Al tiempo que Jesús nos muestra los límites de la Ley antigua nos revela que el corazón humano, creado por Dios a su imagen y semejanza, está hecho para el amor. Y el amor verdadero no conoce la “ley del talión” —«ojo por ojo, diente por diente»— ni conoce tampoco la mezquindad de sólo devolver bien por bien y, peor aún, mal por mal: «Si aman a los que los aman, ¿qué premio tendrán? ¿No hacen lo mismo también los publicanos? Y, si saludan sólo a sus hermanos, ¿qué hacen de extraordinario? ¿No hacen lo mismo también los paganos?». Nuestro corazón está hecho para amar sin límites ni condiciones, para amar con el amor de Cristo que nos amó y se entregó por nosotros en la Cruz: «Como el Padre me amó, Yo también los he amado; permanezcan en mi amor (…). Ámense unos a otros como Yo los he amado» (Jn 15,9.12).

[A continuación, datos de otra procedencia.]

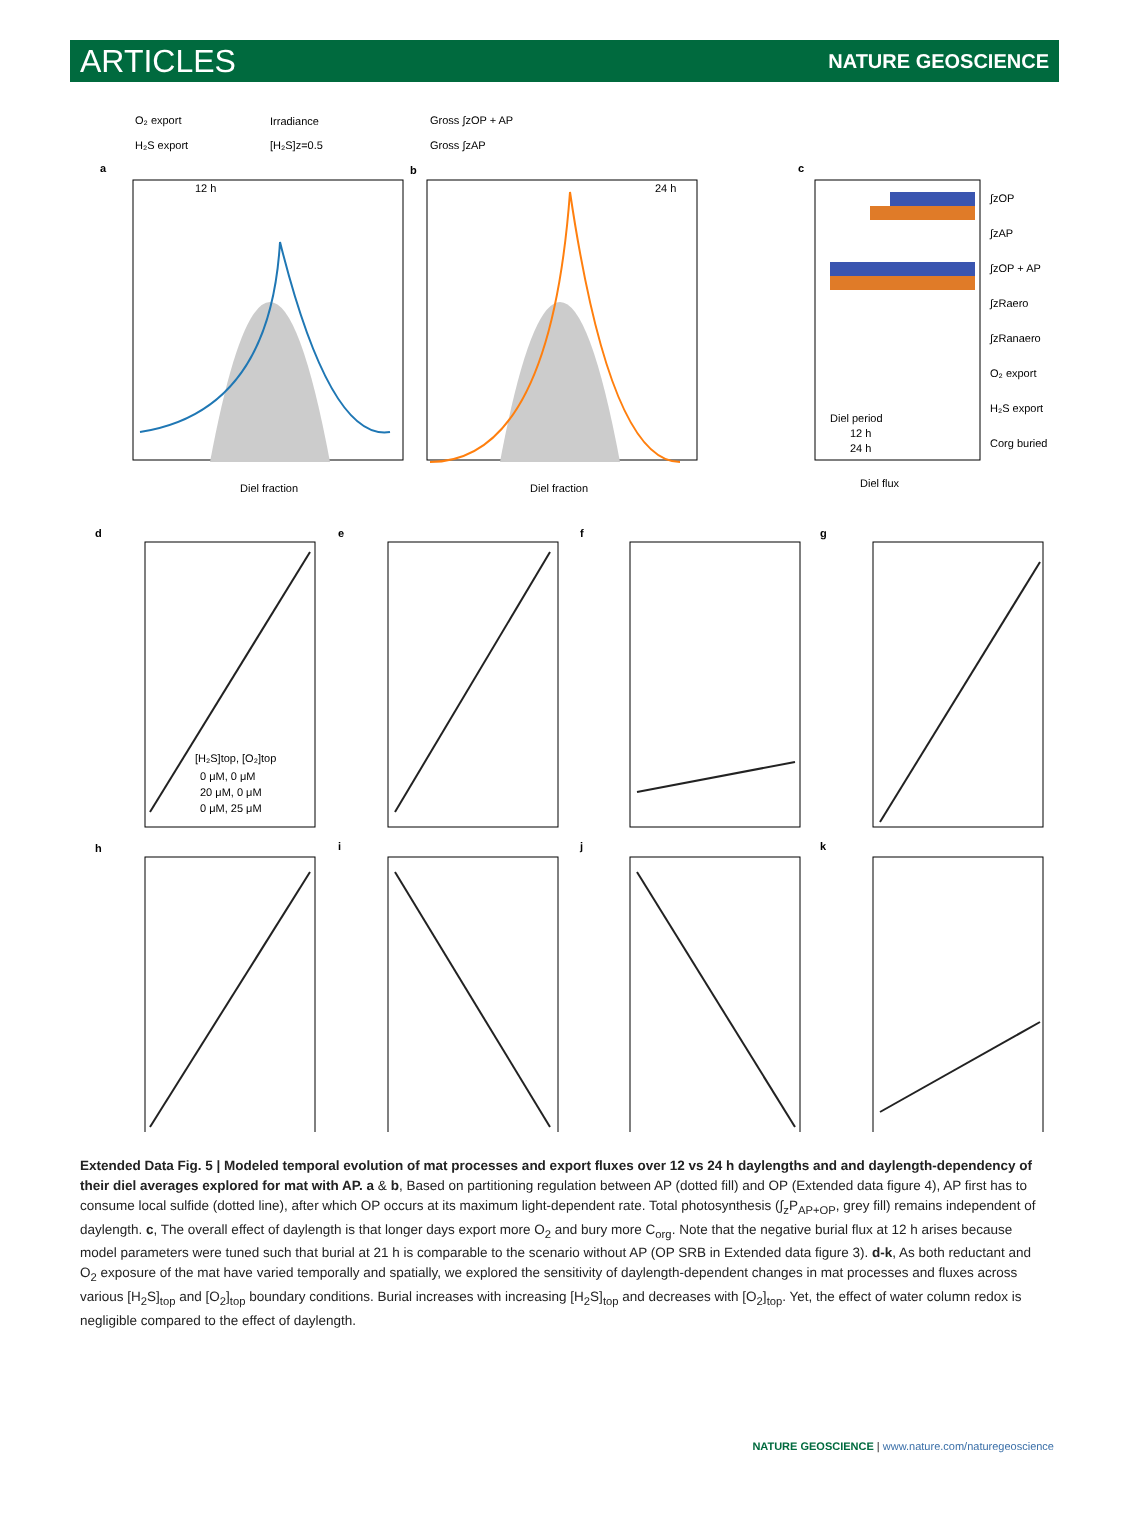ARTICLES
NATURE GEOSCIENCE
O₂ export
Irradiance
Gross ∫zOP + AP
H₂S export
[H₂S]z=0.5
Gross ∫zAP
a
b
c
12 h
24 h
Diel fraction
Diel fraction
Diel flux
∫zOP
∫zAP
∫zOP + AP
∫zRaero
∫zRanaero
O₂ export
H₂S export
Corg buried
Diel period
12 h
24 h
d
e
f
g
[H₂S]top, [O₂]top
0 μM, 0 μM
20 μM, 0 μM
0 μM, 25 μM
h
i
j
k
Extended Data Fig. 5 | Modeled temporal evolution of mat processes and export fluxes over 12 vs 24 h daylengths and and daylength-dependency of their diel averages explored for mat with AP. a & b, Based on partitioning regulation between AP (dotted fill) and OP (Extended data figure 4), AP first has to consume local sulfide (dotted line), after which OP occurs at its maximum light-dependent rate. Total photosynthesis (∫<sub>z</sub>P<sub>AP+OP</sub>, grey fill) remains independent of daylength. c, The overall effect of daylength is that longer days export more O<sub>2</sub> and bury more C<sub>org</sub>. Note that the negative burial flux at 12 h arises because model parameters were tuned such that burial at 21 h is comparable to the scenario without AP (OP SRB in Extended data figure 3). d-k, As both reductant and O<sub>2</sub> exposure of the mat have varied temporally and spatially, we explored the sensitivity of daylength-dependent changes in mat processes and fluxes across various [H<sub>2</sub>S]<sub>top</sub> and [O<sub>2</sub>]<sub>top</sub> boundary conditions. Burial increases with increasing [H<sub>2</sub>S]<sub>top</sub> and decreases with [O<sub>2</sub>]<sub>top</sub>. Yet, the effect of water column redox is negligible compared to the effect of daylength.
NATURE GEOSCIENCE | www.nature.com/naturegeoscience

No pocas veces podría parecernos que al recorrer este camino estamos “perdiendo”, estamos “cediendo terreno” frente a otro y que tal vez no deberíamos hacerlo. El Papa Francisco nos plantea con mucha claridad una reflexión: «El amor a los enemigos nos empobrece, nos hace pobres, como Jesús, quien, cuando vino, se abajó hasta hacerse pobre». «Tal vez no es un “buen negocio” —sigue el Papa—, o al menos no lo es según la lógica del mundo. Sin embargo es el camino que recorrió Dios, el camino que recorrió Jesús hasta conquistarnos la gracia que nos ha hecho ricos».
Ciertamente la “lógica del amor de Dios” es otra. Cuando parece que perdemos, ganamos; cuando parece que nos empobrecemos, en realidad nos enriquecemos en Cristo. De esa “lógica” está hecho el camino a la perfección de la caridad. Por ello es tan importante que constantemente pongamos lo que está de nuestra parte para que el Espíritu de Dios, que habita en nuestros corazones (ver 1Cor 3,16), transforme nuestra mente y nuestro corazón de modo que «tengamos entre nosotros los mismo sentimientos de Cristo Jesús» (Flp 2,5).